Refurbished = used = recertified. They don't do anything to them except maybe scan for bad sectors and sometimes reset the SMART attributes. But Serverpartdeals provides a 2 year warranty for most of their drives as far as I'm aware. Warranty is through them though not direct from the drive manufacturer.

[–] HTWingNut@alien.top 1 points 2 years ago

Sorry, I just read "disk read errors" from previous poster and see a lot of people freak out over the seek error rate or disk read error attributes.

[–] HTWingNut@alien.top 1 points 2 years ago (2 children)

Read error rates are meaningless on Seagate drives. It's tallying internal data and not indicative of drive health.

[–] HTWingNut@alien.top 1 points 2 years ago (1 children)

Jonsbo N3 case - 8 hard drives

If you're OK with a meager CPU and ordering from Aliexpress, you can grab this mini ITX board with a Celeron N5105, has six SATA ports, and two M.2 NVMe ports, 4x 2.5Gbps Intel NIC (amazing actually), support for 2x DDR4 So-DIMM (laptop) RAM: https://www.aliexpress.us/item/3256805947799076.html

Or just search NAS motherboard N5105, there's plenty of sellers.

Specs say 16GB max RAM (mainly Intel CPU published limit) but it apparently works fine with 32GB.

You can use one of the M.2 slots to add an M.2 to SATA port adapter: https://www.amazon.com/dp/B07T3RMFFT

Or buy the M.2 SATA adapter from Aliexpress if you get the mobo, they're cheaper and basically the same thing.

And because it includes dual M.2 slots, four 2.5Gbps ethernet ports, and 6 onboard SATA it leaves the PCIe slot free for further expansion if desired. I don't know why more mainstream motherboard manufacturers don't do this, but with a socketed CPU.

I'm doing a review of this kind of setup once my motherboard arrives.

[–] HTWingNut@alien.top 1 points 2 years ago

Minimally a long SMART test, which is some basic diagnostics and a full disk surface read test.

But I also like to do a full disk write as well. One full read, one full write should be enough imho.

If you're in Windows download the manufacturer drive app to do a full SMART test.

Usually the SMART long test in each of these utilities works with other brands too. I know I've used Seatools SMART test on all three drive brands without a problem.

For write test you can either do a full format, or use DISKPART utility with the CLEAN ALL command. Note that CLEAN ALL will not show any status update, it will just run in the background. You will only know by monitoring the disk activity from the task manager. CLEAN ALL will wipe the entire disk surface. A full format will only wipe within the filesystem partition container. Not a big deal, just that CLEAN ALL is full disk, where as full format is partition only.
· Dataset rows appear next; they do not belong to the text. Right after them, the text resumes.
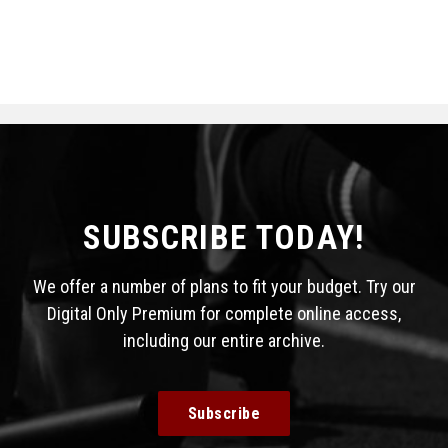
SUBSCRIBE TODAY!
We offer a number of plans to fit your budget. Try our
Digital Only Premium for complete online access,
including our entire archive.
Subscribe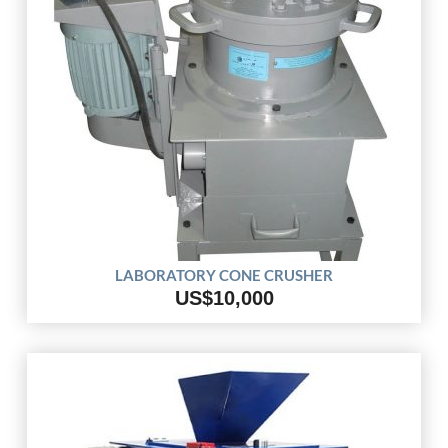
LABORATORY CONE CRUSHER
US$10,000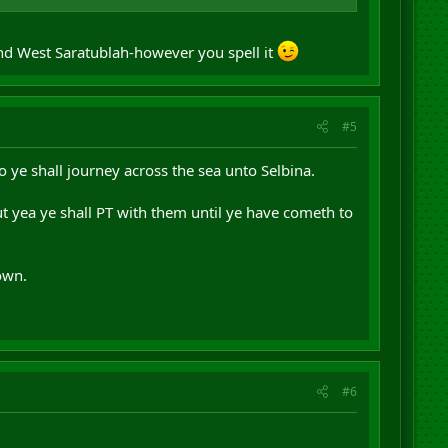
and West Saratublah-however you spell it
#5
 ye shall journey across the sea unto Selbina.
ut yea ye shall PT with them until ye have cometh to
own.
#6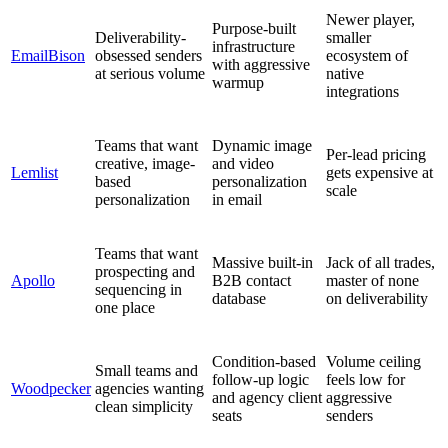
Newer player,
Purpose-built
Deliverability-
smaller
infrastructure
EmailBison
obsessed senders
ecosystem of
with aggressive
at serious volume
native
warmup
integrations
Teams that want
Dynamic image
Per-lead pricing
creative, image-
and video
Lemlist
gets expensive at
based
personalization
scale
personalization
in email
Teams that want
Massive built-in
Jack of all trades,
prospecting and
Apollo
B2B contact
master of none
sequencing in
database
on deliverability
one place
Condition-based
Volume ceiling
Small teams and
follow-up logic
feels low for
Woodpecker
agencies wanting
and agency client
aggressive
clean simplicity
seats
senders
There are third party paid utilities like Hard Disk Sentinel that you can configure for wiping the disk with any pattern you want as many times as you want. Also will do a full surface read if desired.
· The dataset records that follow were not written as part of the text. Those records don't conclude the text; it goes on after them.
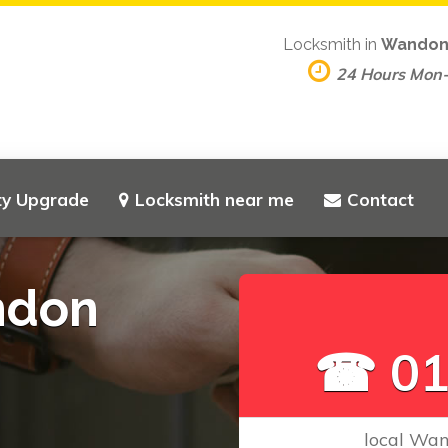
Locksmith in
Wandon
24 Hours Mon
ty Upgrade
Locksmith near me
Contact
ndon
☎ 01
local Wan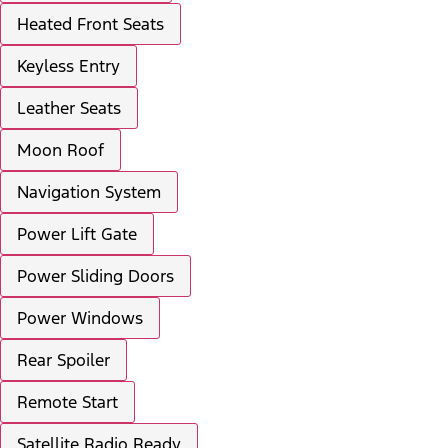
Heated Front Seats
Keyless Entry
Leather Seats
Moon Roof
Navigation System
Power Lift Gate
Power Sliding Doors
Power Windows
Rear Spoiler
Remote Start
Satellite Radio Ready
[–] HTWingNut@alien.top 1 points 2 years ago

These 16GB are $66 each. Not cheap but not horrible either. I bought those for my two DS1819+ a few years back: https://www.newegg.com/sk-hynix-16gb-260-pin-ddr4-so-dimm/p/1X5-0040-001D4?Item=9SIAHZUD035785

[–] HTWingNut@alien.top 1 points 2 years ago

NAS is wide open full of options. You can get one off the shelf like a Synology or just build a PC and use that as your NAS with a NAS OS like OpenMediaVault, UnRAID, TrueNAS...
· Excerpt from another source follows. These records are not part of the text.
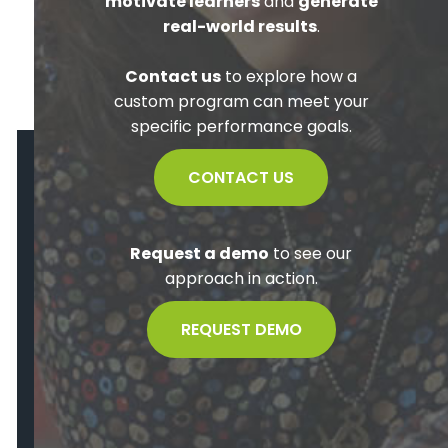
motivate learners
and
generate
real-world results
.
Contact us
to explore how a
custom program can meet your
specific performance goals.
CONTACT US
Request a demo
to see our
approach in action.
REQUEST DEMO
SnapRAID is still plenty active. Just check their GitHub. Last update was 12.2 August 2022.

[–] HTWingNut@alien.top 1 points 2 years ago (2 children)

If you're using Windows and Drivepool your only options are folder duplication in Drivepool and/or SnapRAID.

Perhaps look at setting up a separate Linux based NAS.

Never had to restore data thankfully.

You should do a trial restore periodically, even if just a small sample size, otherwise how do you know that it's actually working?

[–] HTWingNut@alien.top 1 points 2 years ago (2 children)

4gb of memory in the stock device is a bit low, and from what I can tell, upgrading the memory will cost a pretty penny since it's not a standard size ram stick AND it only accepts certain speeds.

It just uses regular laptop So-DIMM's. They are cheap and abundant.

But as far as CPU, yeah that's the weak point with Synology NAS's now. I don't know why they bothered with the AMD chip over an Intel with integrated GPU. Even a weak Intel CPU with Quick Sync support could easily transcode 4x 1080p to 480p streams.